Big business welcomed the fuel price deregulation. The Confederation of Indian Industry declared: “Most importantly, the move has shown that the government has the ability to implement policy changes even if they are politically difficult.”
The fuel price hikes will impact heavily on the majority of the population. According to official statistics, 37 percent of India’s population of 1.1 billion lives below the poverty line. More than 70 percent lives on less than $US2 a day.
At the same time, according to a World Wealth Report released on June 23 by Capgemini and Merrill Lynch Wealth Management, the number of dollar millionaires in India in 2009 increased to 126,700, pushing the country into 15th position in the world.
The price rises immediately provoked angry protests over the weekend. A demonstration organised by the Hindu supremacist Bharatiya Janata Party (BJP) blocked traffic in the capital of New Delhi with protesters shouting “Down with the government”, and burning effigies of the prime minister. The BJP also organised a protest in the Punjab.
When in power between 1998 and 2004, however, the BJP was instrumental in extending the pro-market agenda and the opening up of India to foreign investors that was started under the previous Congress-led government. The BJP took the first steps towards establishing market-based fuel prices, with a system of automatic rises in line with international prices, but abolished it in the face of widespread opposition.

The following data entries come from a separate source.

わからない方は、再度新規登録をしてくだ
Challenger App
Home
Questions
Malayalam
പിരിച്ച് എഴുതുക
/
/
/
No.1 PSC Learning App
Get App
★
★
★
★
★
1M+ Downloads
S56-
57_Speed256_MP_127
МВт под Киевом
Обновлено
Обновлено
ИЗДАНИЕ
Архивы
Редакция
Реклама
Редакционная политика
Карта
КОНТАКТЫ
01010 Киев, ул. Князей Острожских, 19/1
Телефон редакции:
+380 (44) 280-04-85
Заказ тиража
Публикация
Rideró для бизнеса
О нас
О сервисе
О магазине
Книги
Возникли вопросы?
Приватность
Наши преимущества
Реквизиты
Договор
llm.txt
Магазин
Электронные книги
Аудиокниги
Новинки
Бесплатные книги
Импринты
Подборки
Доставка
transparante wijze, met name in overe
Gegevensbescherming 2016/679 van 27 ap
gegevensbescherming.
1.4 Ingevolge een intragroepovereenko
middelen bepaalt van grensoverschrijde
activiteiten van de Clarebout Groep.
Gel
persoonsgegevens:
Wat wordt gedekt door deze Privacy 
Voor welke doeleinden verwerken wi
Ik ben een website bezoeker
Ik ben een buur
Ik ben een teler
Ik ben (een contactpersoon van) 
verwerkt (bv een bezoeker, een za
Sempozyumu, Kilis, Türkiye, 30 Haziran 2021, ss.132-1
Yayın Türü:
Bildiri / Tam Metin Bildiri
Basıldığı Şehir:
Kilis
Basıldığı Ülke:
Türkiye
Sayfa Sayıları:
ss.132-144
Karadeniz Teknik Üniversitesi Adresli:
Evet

Other protests were organised by Communist Party of India-Marxist (CPM) in West Bengal and Kerala where the party heads the state governments. Thousands of people were affected by a 24-hour strike by bus and taxi operators in Calcutta. Protesters in the state capital chanted, “Roll back the price increases.” A CPM leader Brinda Karat told the media: “This move shows how utterly insensitive and callous the government is to the terrible impact of price rises on the people of this country.”
The CPM and the Communist Party of India (CPI), together with the right-wing BJP, are supporting a nationwide strike against the fuel price rises on July 5. The protest is also being backed by the BJP’s allies and smaller leftists and regionally-based parties. The CPM and its allies issued a statement denouncing the price rises as “another cruel blow” to the people and urged maximum support to pressure the government to back down.

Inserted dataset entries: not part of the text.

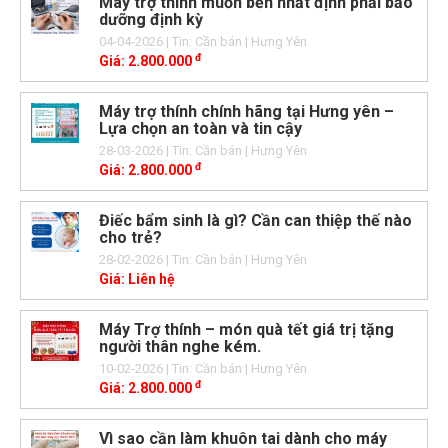
Máy trợ thính muốn bền nhất định phải bảo
dưỡng định kỳ
04-04-2026
| Tin: Cần bán
| Hưng Yên
đ
Giá:
2.800.000
Máy trợ thính chính hãng tại Hưng yên –
Lựa chọn an toàn và tin cậy
28-03-2026
| Tin: Cần bán
| Hưng Yên
đ
Giá:
2.800.000
Điếc bẩm sinh là gì? Cần can thiệp thế nào
cho trẻ?
28-02-2026
| Tin: Cần bán
| Hưng Yên
Giá:
Liên hệ
Máy Trợ thính – món quà tết giá trị tặng
người thân nghe kém.
10-02-2026
| Tin: Cần bán
| Hưng Yên
đ
Giá:
2.800.000
Vì sao cần làm khuôn tai dành cho máy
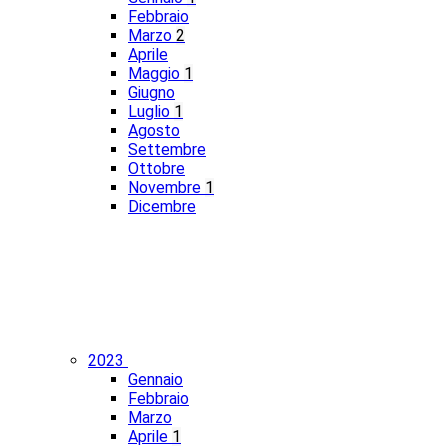
Febbraio
Marzo
2
Aprile
Maggio
1
Giugno
Luglio
1
Agosto
Settembre
Ottobre
Novembre
1
Dicembre
2023
Gennaio
Febbraio
Marzo
Aprile
1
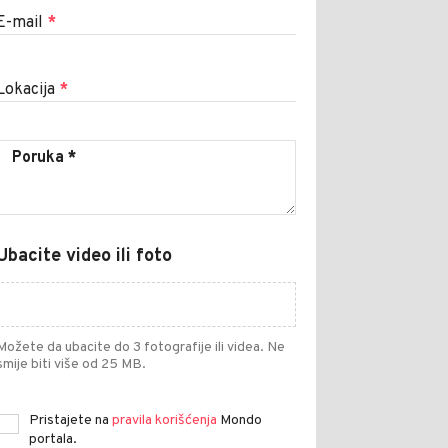
E-mail
*
Lokacija
*
Ubacite video ili foto
Možete da ubacite do 3 fotografije ili videa. Ne
smije biti više od 25 MB.
Pristajete na
pravila korišćenja
Mondo
portala.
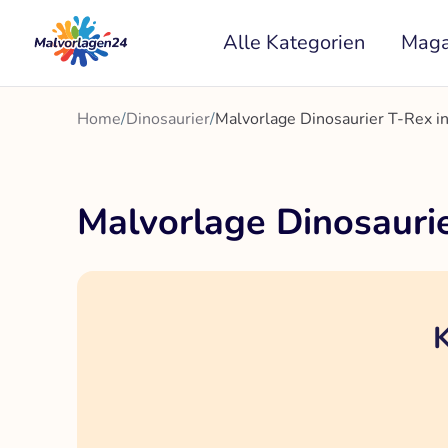
Zum
Alle Kategorien
Maga
Inhalt
springen
Home
/
Dinosaurier
/
Malvorlage Dinosaurier T-Rex in
Malvorlage Dinosaurie
K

Like the CPM’s one-day strike in April over rising food prices, the CPM’s latest protest is not to mobilise the working class as an independent political force as the rallying point for a struggle against capitalist rule. Rather it is directed at subordinating popular anger to the party’s political manoeuvring as well as to refashion its tattered credentials as an oppositional and anti-business party.
The strike was timed to coincide with a “cut motion” in parliament instructing the government to roll back increases in excise and custom duties on petrol and diesel in the budget. The CPM made clear at the time that its intention was not to “destabilise” the government, pointing out that if that had been its aim it would have moved a no-confidence motion.
The CPM and its “left” allies, which have thoroughly integrated themselves into the Indian political establishment, function as a convenient political safety valve to contain the hostility of the masses. The party backed the UPA government during its first four years in office and was responsible for its anti-working class policies. CPM-led state governments in West Bengal, Kerala and Tripura are notorious for their ruthless implementation of similar pro-market economic policies.
Having let off steam at its one-day protest in April, the CPM took no further national action. The UPA government ignored the strike and proceeded to increase fuel prices. Again the CPM, in a de facto alliance with the BJP, has stepped in to contain the widespread opposition to the latest decision.